Sumanyu Muku | Feature Engineering + IMPALA for Google Research Football

Introduction

Google Research released their Football Environment in 2019 for research in Deep Reinforcement Learning (RL). The environment provides a realistic 3D simulation of the game of football in which the agents can control either a single player or all the players in a team. The sport of football is especially tough for RL as it requires a characteristic harmony between short-term control, learned ideas, like passing, and high-level technique. Plus this environment, can also be used for other RL research topics like impact of stochasticity, self-play, multi-agent setups and model-based reinforcement learning, while also requiring smart decisions, tactics, and strategies at multiple levels of abstraction.

Simulation of the Environment which shows different scenarios in which a policy scores a goal.

Environment Details

Observation Space

A State in this environment consists of various kind of information like ball position and possession, coordinates of all players, the active player, tiredness levels of players, yellow cards, score and the current pixel frame e.t.c.
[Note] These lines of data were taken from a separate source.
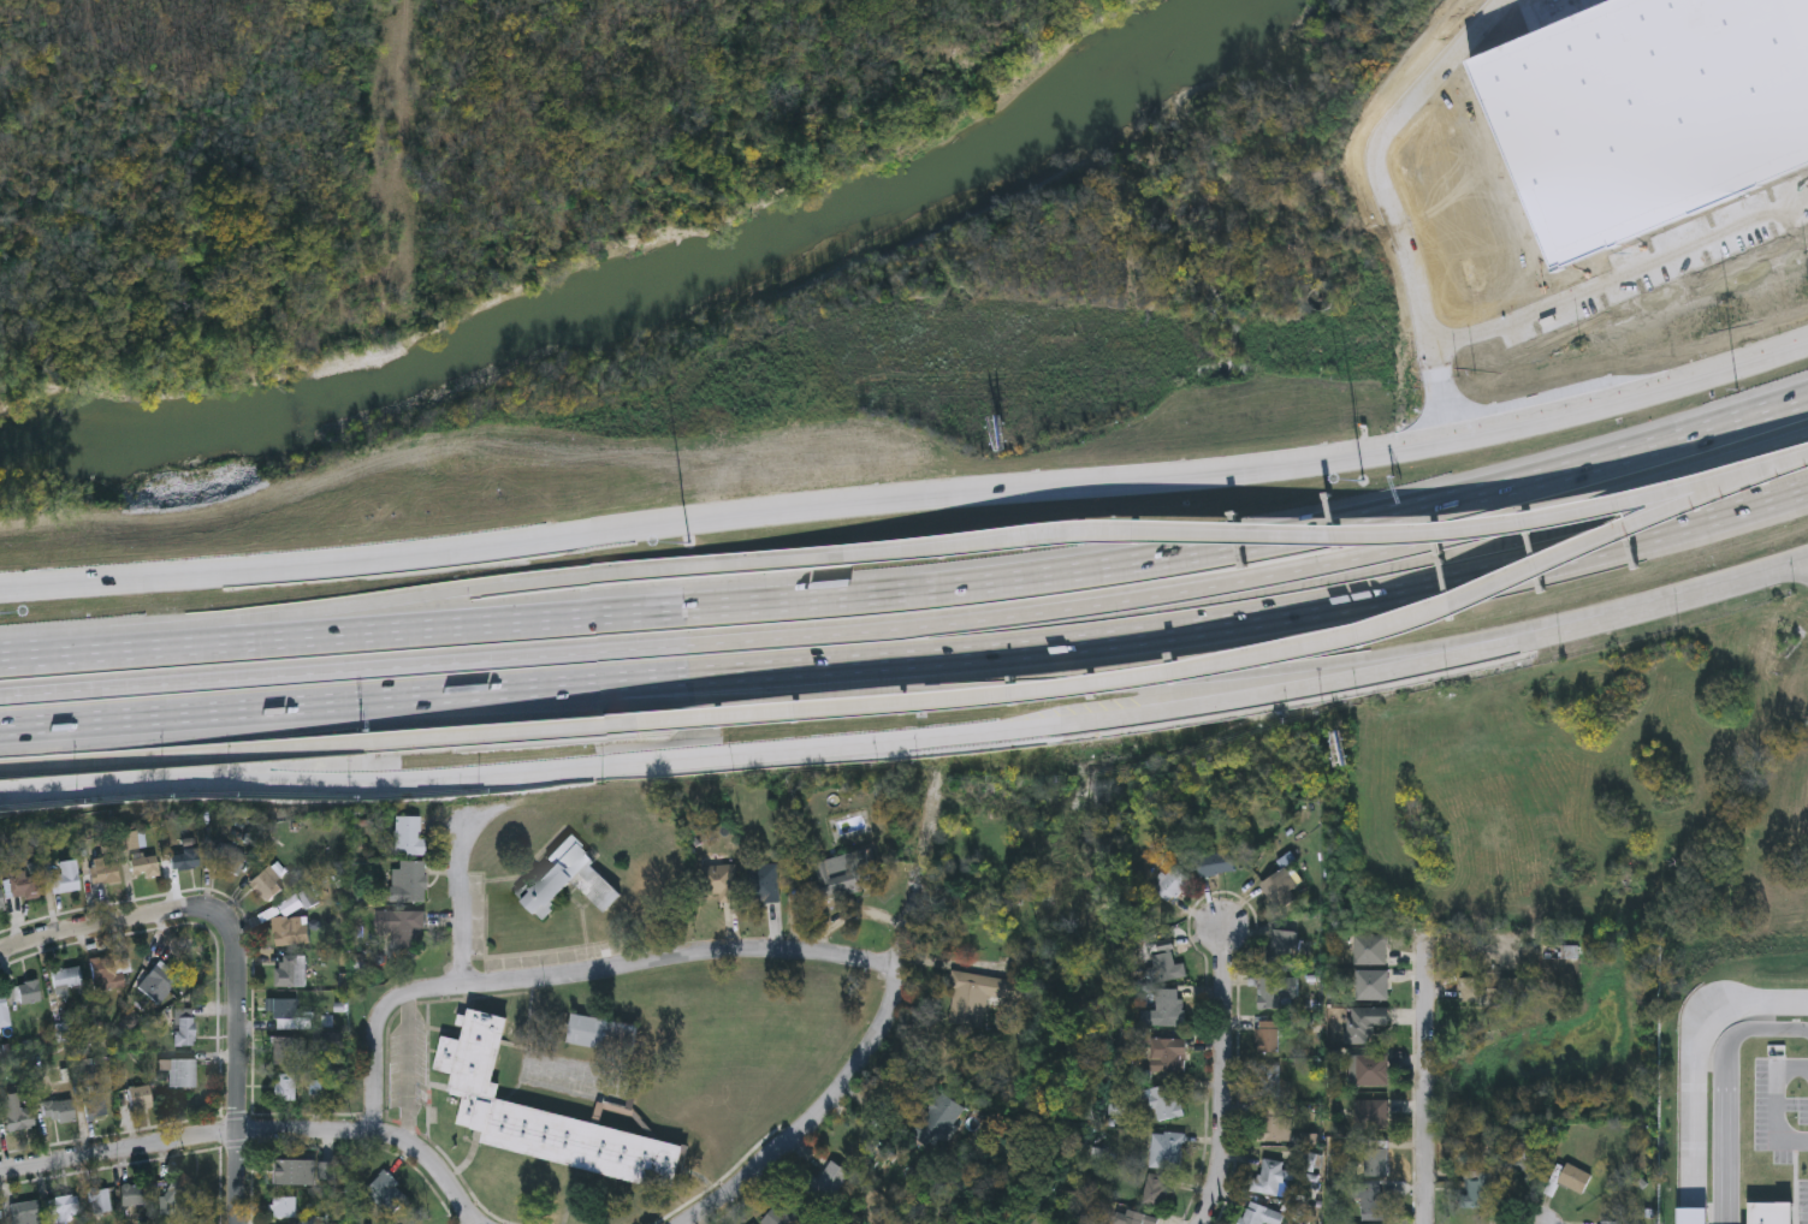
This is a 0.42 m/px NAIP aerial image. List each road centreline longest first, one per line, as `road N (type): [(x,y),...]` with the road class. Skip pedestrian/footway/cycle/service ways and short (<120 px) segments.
road 1 (motorway): [(1807,437),(1434,543),(1098,606),(867,632),(0,696)]
road 2 (secondary): [(1807,340),(1700,382),(1262,473),(0,587)]
road 3 (motorway): [(1807,400),(1395,515),(1075,574),(960,589),(223,644)]
road 4 (secondary): [(0,803),(1059,720),(1338,677)]
road 5 (motorway): [(627,681),(1001,653),(1350,605),(1634,540),(1807,489)]
road 6 (motorway): [(635,725),(1004,696),(1287,652),(1397,625),(1620,530)]
road 7 (motorway): [(1614,507),(1431,536),(1079,533),(843,557)]
road 8 (residential): [(373,1128),(374,1039),(383,1011),(404,997),(722,953),(881,964),(899,980)]
road 9 (motorway): [(0,768),(635,725)]
road 10 (motorway): [(0,727),(627,681)]
road 11 (motorway): [(843,557),(327,610),(223,644)]
road 12 (motorway): [(736,700),(1232,675)]
road 13 (secondary): [(1338,677),(1541,635),(1807,560)]
road 14 (residential): [(0,1173),(238,1129),(373,1128)]
road 15 (residential): [(899,980),(888,1022),(831,1105),(695,1223)]
road 16 (residential): [(237,1223),(239,949),(221,915)]
road 17 (residential): [(1201,1223),(1222,1151),(1223,928)]
road 18 (residential): [(1425,1223),(1427,935)]
road 19 (residential): [(943,735),(899,980)]
road 20 (residential): [(0,953),(191,908),(221,915)]
road 21 (motorway): [(223,644),(0,661)]
road 22 (residential): [(462,988),(462,815)]
road 23 (motorway): [(1620,530),(1760,471)]
road 24 (motorway): [(1760,471),(1614,507)]
road 25 (residential): [(476,1223),(437,1172),(373,1128)]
There are 3 ways in which an observation for this state can be represented:

Pixels: a 1280x720 RGB image representing the rendered image.
Super Mini Map (SMM): Consists of four 72x96 matrices which provide information about the home team, away team, ball and the active player.
Floats: a 115 dimensional vector which provides information like player coordinates, ball possession and direction, active player, or game mode.

Action Space

There are 19 different actions that can be performed by a player. These include move actions in 8 directions, different ways of kicking the ball, dribbling, tacking e.t.c. Detailed information regarding the action space can be found here.

Rewards

There are 2 reward functions that are provided in this environment. They are as follows:

Scoring: In this reward function, the agent’s team gets a reward of +1 if it scores a goal and a reward of -1 if it concedes a goal to the opponent team.
Checkpoint: This reward function divides the opponent team into 10 checkpoints and awards a reward of +0.1 if an agent is in one of these regions. This reward can go upto +1. Thus, this reward incentivizes the agent’s team to move towards opponent’s goal.

Opponent AI

There is a rule-based bot provided with the environment which can be used to train our RL algorithms. The difficulty of this bot is controlled by a parameter \(\theta\) that varies from 0 to 1. Changing this parameter influences the reaction time and decision making of the opponent team. Typically, these \(\theta\) values correspond to different difficulty levels:

Easy (\(\theta\)=0.05)
Hard (\(\theta\)=0.95)

We did our experiments on Easy setting.

Game Modes

There are 2 modes in which we can train our RL agent:

Single Agent: The player closest to the ball is the active player and our RL algorithm controls the actions of this player. While this happens, the other players in our team move based on a built-in heuristic.
Multi Agent: In this setting, each player can be controlled separately. The goal here is to train a set of agents from a random policy to a cooperating team.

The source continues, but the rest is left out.